Tuesday, August 24, 2010

The Insightfulness of a One-Line Marketing Slogan

This morning, as I was driving to meet with a new potential client, there was a sign that caught my attention. It read, "Everyone drives used cars." At first glance, it seemed like the typical appeal-to-popularity type of marketing gimmick used to convince you, as a consumer, to join the masses (real or imaginary) by making the same choice they all are supposedly making. My second thought, in analyzing the one-liner from a logical basis, immediately shocked me with the profundity of the statement. It wasn't merely an appeal-to-popularity. It was a statement of logical fact. That simple fact is one that has been quite obscured to us, due to mental conditioning.

When considering cars, as consumers, we are taught that there are two extremely different categories of vehicles: new and used. These categories of vehicles are presented to us as polar opposites. New vehicles and used vehicles are sold at different places, for different prices by different sorts of people. New vehicles are presented to us a superior choice, FAR more valuable than any used vehicle could hope to be. Used vehicles (except when being described by a salesman) are old, decrepit things that are merely functional, but not especially desirable.
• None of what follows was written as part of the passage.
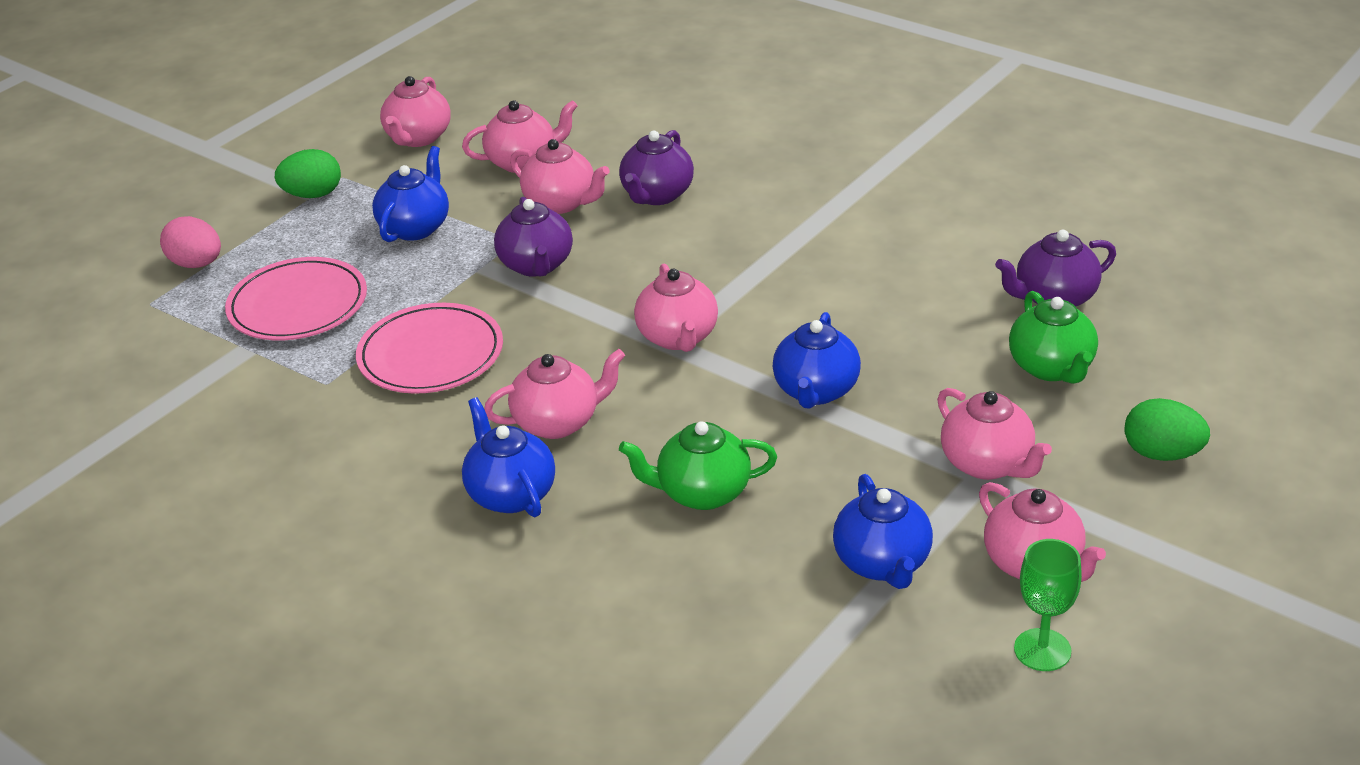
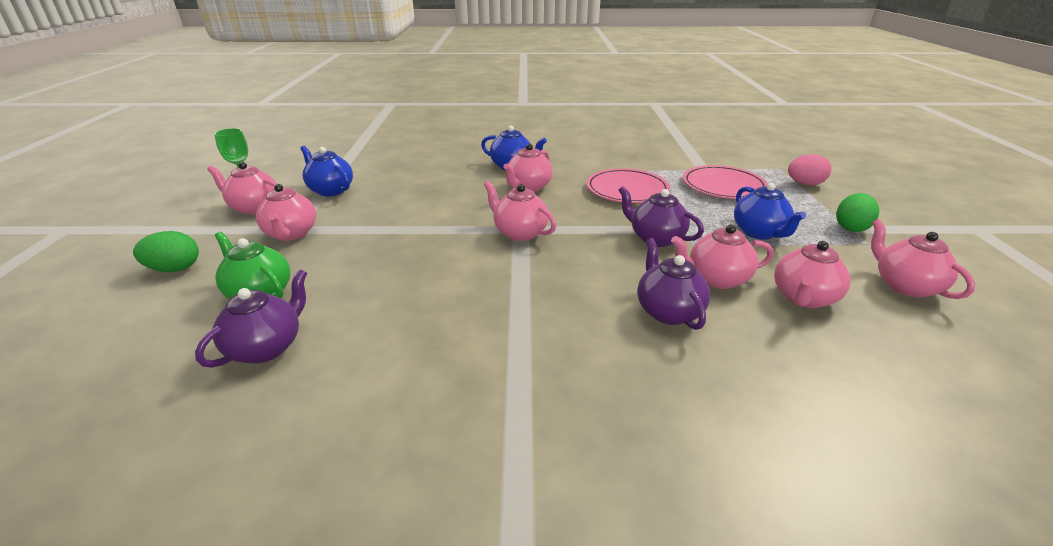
camera: 140 degrees right, 5 degrees down
(702, 492) = (433, 187): green teapot -> none
(816, 391) = (413, 234): blue teapot -> none
(988, 464) = (291, 234): pink teapot -> pink teapot turned 120 degrees counterclockwise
That one-line slogan cut through all of that socially-conditioned thinking. The simple fact is, the only actual difference between a used one, is simply that it has been owned by someone. But even an ostenibly new vehicle can quite accurately be described as "used" a mere week after its purchase. The moment the car is even driven off the lot, its market valuable depreciates, and it may properly be classified as a used vehicle. Hence, the statement "Everyone drives used cars," is a mere declaration of fact. The fact that we have accepted the taxonomies offered to us and created an artificial mental distinction between new and used vehicles is a sign that we often embrace the modern tendency to taxonomize things without giving them much thought.

The other insight this slogan offers is that social status is mostly a mental illusion. Social perceptions play an undeniable role in influencing the decisions we make and the judgments we make of others. A person's car is a sort of status symbol. Regardless of the actual substance and being of a person, people use psychological shortcuts to judge a person. I recently read about a fellow who performed a social experiment. He scheduled dates with two different women. With the first woman, he dressed up really nicely and picked her up in a brand new Bentley. With the second woman, he wore very casual clothing and picked her up in an old beat-up car. The content of the dates themselves were essentially the same. Yet, the way the two women viewed him was extremely divergent. While one had an extremely positive view of the fellow, the other woman described him as a "loser." The exact same guy was perceived in completely different way, simply based on the way he dressed and what car he drove.

In that regard, the brilliance of the slogan is in the way it highlights the way we often don't even see things through our own eyes, nor do we judge things rationally. Instead, we often allow other people's judgments and categories to be used in lieu of our own. We accept the inaccurate and agenda-driven perceptions of others and use them as a shortcut to thinking things through on our own. Humility offers us an alternate way to approach life and people, by pointing out the wisdom of suspending judgments and by pointing out the potential pitfall that arises when overcategorizing various aspects of life.